エイブラハム・マズロー
Abraham Maslow
1908年 — 1970年
欲求段階説を提唱した人間性心理学の創始者
この人物について
人間の欲求を五段階のピラミッドで示し、自己実現を心理学の中心テーマに据えた人間性心理学(第三の心理学)の旗手。
【代表的な思想】
■ 欲求段階説
生理的欲求、安全欲求、所属と愛の欲求、承認欲求、自己実現欲求という五段階の階層を提唱した。下位の欲求が満たされるにつれて上位の欲求が立ち現れ、人は生涯をかけて成長を志向するとした。
■ 自己実現と至高体験
精神的に健康で能力を最大限に発揮している「自己実現者」の特徴を研究し、彼らが体験する深い充実感・一体感を「至高体験」と名づけた。病理ではなく健康な人間の心理を研究対象に据えた点が画期的である。
■ 第三の心理学
フロイトの精神分析(病理中心)とスキナーの行動主義(刺激と反応中心)に対する「第三の力」として、人間の成長と可能性を肯定的に捉える人間性心理学を打ち立てた。
【特徴的な点】
フロイトやスキナーが人間の暗い面や機械的な面を強調したのに対し、マズローは肯定的な可能性を前面に出した点で独自の位置を占める。
【現代との接点】
経営学・教育学・マーケティングなど幅広い分野で欲求段階説は参照され、ウェルビーイングやポジティブ心理学の先駆者として評価されている。
さらに深く
【思想の形成】
アブラハム・マズローは1908年、ブルックリンのロシア系ユダヤ移民七人兄弟の長子として生まれた。反ユダヤ主義的な街で孤独な少年期を過ごし、図書館に逃げ込んで知的世界を築いたと自ら語る。ウィスコンシン大学で行動主義の泰斗ハリー・ハーロウに師事し、ヒエラルキー的行動をサル研究で観察したことは、のちの欲求階層論の萌芽となった。1930年代末にブルックリン・カレッジで教え始めると、ニューヨークに亡命してきたウェルトハイマー、ルース・ベネディクト、エーリッヒ・フロム、アドラー、ホーナイらと交流し、個人の成長・文化・歴史を統合的に見る視点を吸収した。この人物たちのうちウェルトハイマーとベネディクトを「自己実現者」の原像として観察したことが、病理モデルからの離脱を決定づけた。
【思想的意義】
1943年の論文「人間の動機づけに関する理論」で提示された欲求階層説は、生理・安全・所属と愛・承認・自己実現という五層のピラミッドとして図式化されたが、マズロー自身は固定的な序列ではなく、動機の比率が状況に応じて変動する動的モデルとして構想していた。
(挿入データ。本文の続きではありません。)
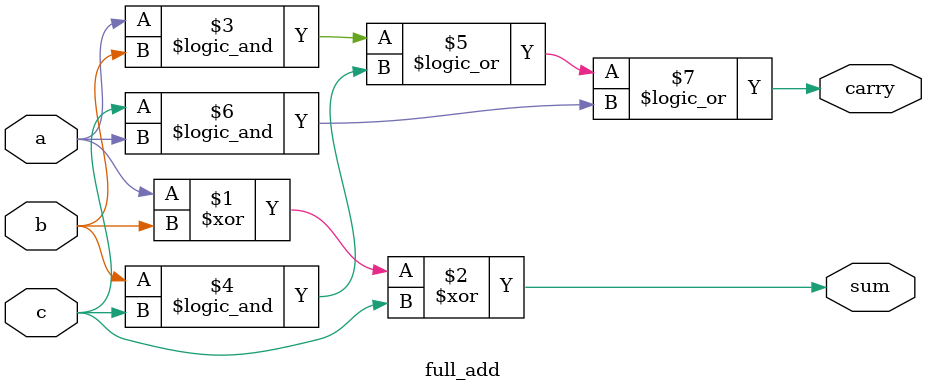
<source format=v>
module full_add(a,b,c,carry,sum);
input a,b,c;
output sum,carry;
assign sum=a^b^c;
assign carry=(a&&b)||(b&&c)||(c&&a);
endmodule
</source>
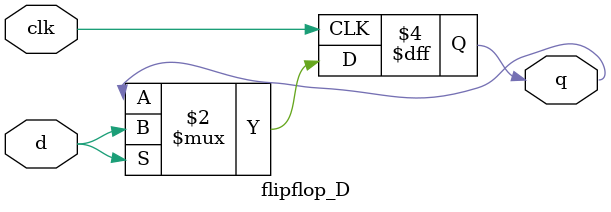
<source format=v>
module flipflop_D(input clk, input d, output reg q);

 always @(posedge clk) begin
  if(d)
   q <= d;
 end

endmodule //by: yasmin
</source>
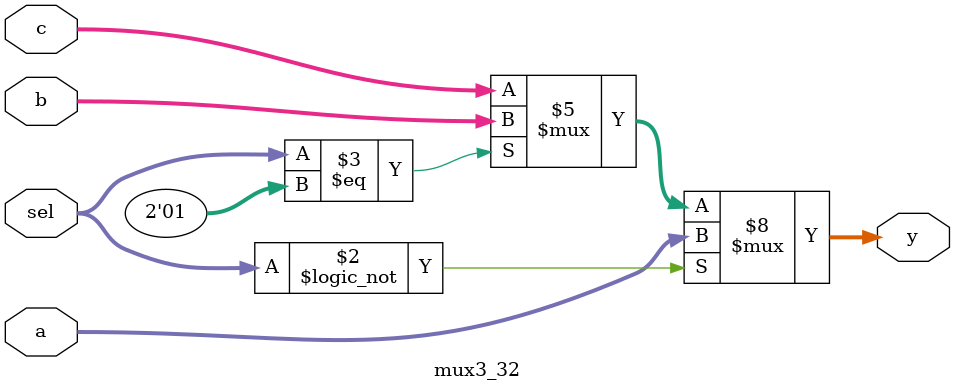
<source format=v>
/**
 * mux模块 
 * @author AshinZ
 * @time   2020-4-18 
*/

module mux2_32(a,b,sel,y);//2 input 32-bit mux
    input   [31:0]   a ;
    input   [31:0]   b ;
    input            sel ;
    output  [31:0]   y;
    
    reg   [31:0]   y;
    
    always @(*)
       if (sel == 0)
          y <= a ;
       else y <= b ;
endmodule

module mux2_11(a,b,sel,y);//2 input 17-bit mux
    input   [10:0]   a ;
    input   [10:0]   b ;
    input            sel ;
    output  [10:0]   y;
    
    reg   [10:0]   y;
    
    always @(*)
       if (sel == 0)
          y <= a ;
       else y <= b ;
endmodule

module mux2_30(a,b,sel,y);//2 input 30-bit mux
    input   [31:2]   a ;
    input   [31:2]   b ;
    input            sel ;
    output  [31:2]   y;
    
    reg   [31:2]   y;
    
    always @(*)
       if (sel == 0)
          y <= a ;
       else y <= b ;
endmodule

module mux2_5(a,b,sel,y);//2 input 30-bit mux
    input   [4:0]   a ;
    input   [4:0]   b ;
    input   [5:0]   sel ;
    output  [4:0]   y;
    
    reg   [4:0]   y;
    
    always @(*)
       if (sel == 6'b0)
          y <= a ;
       else y <= b ;
endmodule

module mux3_5(a,b,c,sel,y);   //3 input 5-bit mux
    input   [4:0]   a ;
    input   [4:0]   b ;
    input   [4:0]   c ;
    input   [1:0]   sel ;
    output  [4:0]   y;
    
    reg   [4:0]   y;
    
    always @(*)
       if (sel == 2'b00)
          y <= a ;
       else if (sel == 2'b01)
                y <= b ;
            else y <= c;
endmodule

module mux3_32(a,b,c,sel,y);   //3 input 32-bit mux
    input   [31:0]   a ;
    input   [31:0]   b ;
    input   [31:0]   c ;
    input   [1:0]    sel ;
    output  [31:0]   y;
    
    reg   [31:0]   y;
    
    always @(*)
    begin
       if (sel == 2'b00)
          y <= a ;
       else 
          begin
             if (sel == 2'b01)
                y <= b ;
             else y <= c;
          end
    end
endmodule


</source>
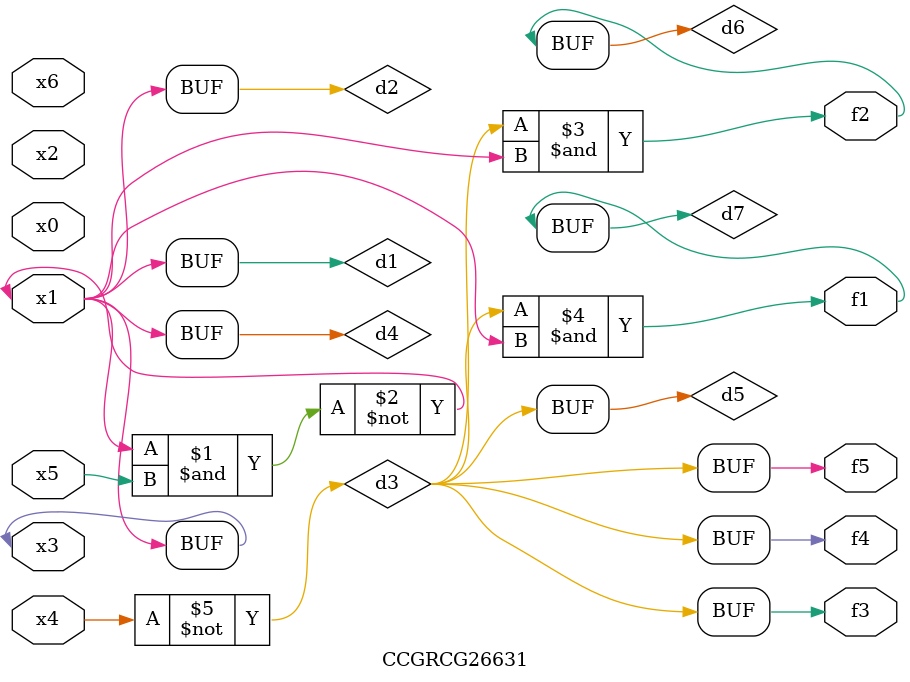
<source format=v>
module CCGRCG26631(
	input x0, x1, x2, x3, x4, x5, x6,
	output f1, f2, f3, f4, f5
);

	wire d1, d2, d3, d4, d5, d6, d7;

	buf (d1, x1, x3);
	nand (d2, x1, x5);
	not (d3, x4);
	buf (d4, d1, d2);
	buf (d5, d3);
	and (d6, d3, d4);
	and (d7, d3, d4);
	assign f1 = d7;
	assign f2 = d6;
	assign f3 = d5;
	assign f4 = d5;
	assign f5 = d5;
endmodule

</source>
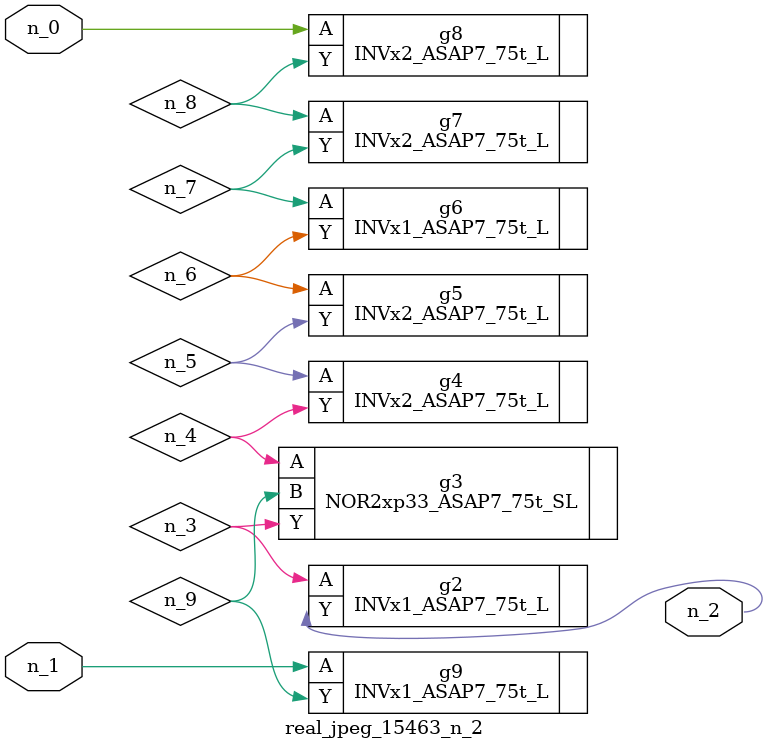
<source format=v>
module real_jpeg_15463_n_2 (n_1, n_0, n_2);

input n_1;
input n_0;

output n_2;

wire n_5;
wire n_4;
wire n_8;
wire n_6;
wire n_7;
wire n_3;
wire n_9;

INVx2_ASAP7_75t_L g8 ( 
.A(n_0),
.Y(n_8)
);

INVx1_ASAP7_75t_L g9 ( 
.A(n_1),
.Y(n_9)
);

INVx1_ASAP7_75t_L g2 ( 
.A(n_3),
.Y(n_2)
);

NOR2xp33_ASAP7_75t_SL g3 ( 
.A(n_4),
.B(n_9),
.Y(n_3)
);

INVx2_ASAP7_75t_L g4 ( 
.A(n_5),
.Y(n_4)
);

INVx2_ASAP7_75t_L g5 ( 
.A(n_6),
.Y(n_5)
);

INVx1_ASAP7_75t_L g6 ( 
.A(n_7),
.Y(n_6)
);

INVx2_ASAP7_75t_L g7 ( 
.A(n_8),
.Y(n_7)
);


endmodule
</source>
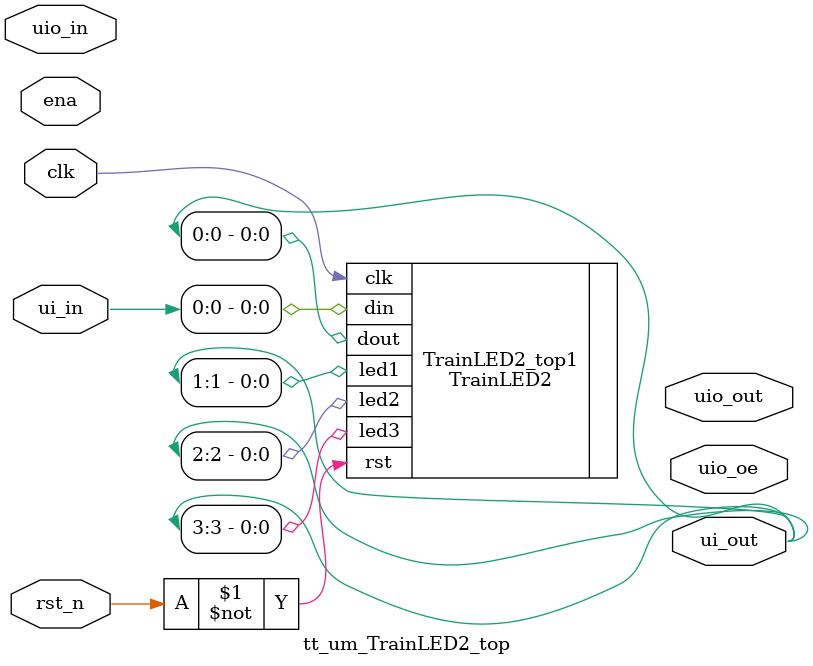
<source format=v>
module tt_um_TrainLED2_top(
  input wire [7:0] ui_in, // Dedicated inputs
  output wire [7:0] ui_out, // Dedicated outputs
  input wire [7:0] uio_in, // IOs: Input path
  output wire [7:0] uio_out, // IOs: Output path
  output wire [7:0] uio_oe, // IOs: Output enable path (active high 0=input, 1=output)
  input wire ena,
  input wire clk,
  input wire rst_n
);

// Instance 1
TrainLED2 TrainLED2_top1 (
  .clk(clk),
  .rst(~rst_n),
  .din(ui_in[0]),
  .dout(ui_out[0]),
  .led1(ui_out[1]),
  .led2(ui_out[2]),
  .led3(ui_out[3])
  );

// Instance 2 - Requires an additionall tile
// TrainLED2 TrainLED2_top2 (
//   .clk(clk),
//   .rst(~rst_n),
//   .din(uio_in[1]),
//   .dout(uio_out[4]),
//   .led1(uio_out[5]),
//   .led2(uio_out[6]),
//   .led3(uio_out[7])
//   );

endmodule
</source>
晩年には至高体験(ピーク・エクスペリエンス)を軸に、個人の成長を超えて他者や世界に身を捧げる「自己超越」を最上層に置き直している。方法論面でも、平均的被験者ではなく卓越した個体を詳細に研究する特異な経験科学の型を提示し、精神分析の病理中心性と行動主義の反応中心性の双方から距離を取る「第三の心理学」を打ち立てた。
【影響と継承】
欲求階層説は経営学ではダグラス・マグレガーのY理論やハーズバーグの二要因説に継承され、マーケティングでは消費者心理の枠組みとして普及した。教育学では自己実現を目的とする人間主義教育の理論的支柱となり、ロジャーズのクライエント中心療法とともに現代のカウンセリングの基盤をなす。1998年以降のセリグマンらのポジティブ心理学は、マズローを直接の先行者として位置づけている。他方、五段階説の過度に単純化された流布はマズロー本人の意図を損ねた面もあり、近年は自己超越を含む全貌の再読が進んでいる。
【さらに学ぶために】
小口忠彦《こぐちただひこ》訳『人間性の心理学』が主著の定本。上田吉一《うえだよしかず》訳『完全なる人間』は後期の自己超越論が読める。セリグマン『世界でひとつだけの幸せ』と並べると、ポジティブ心理学との関係が見える。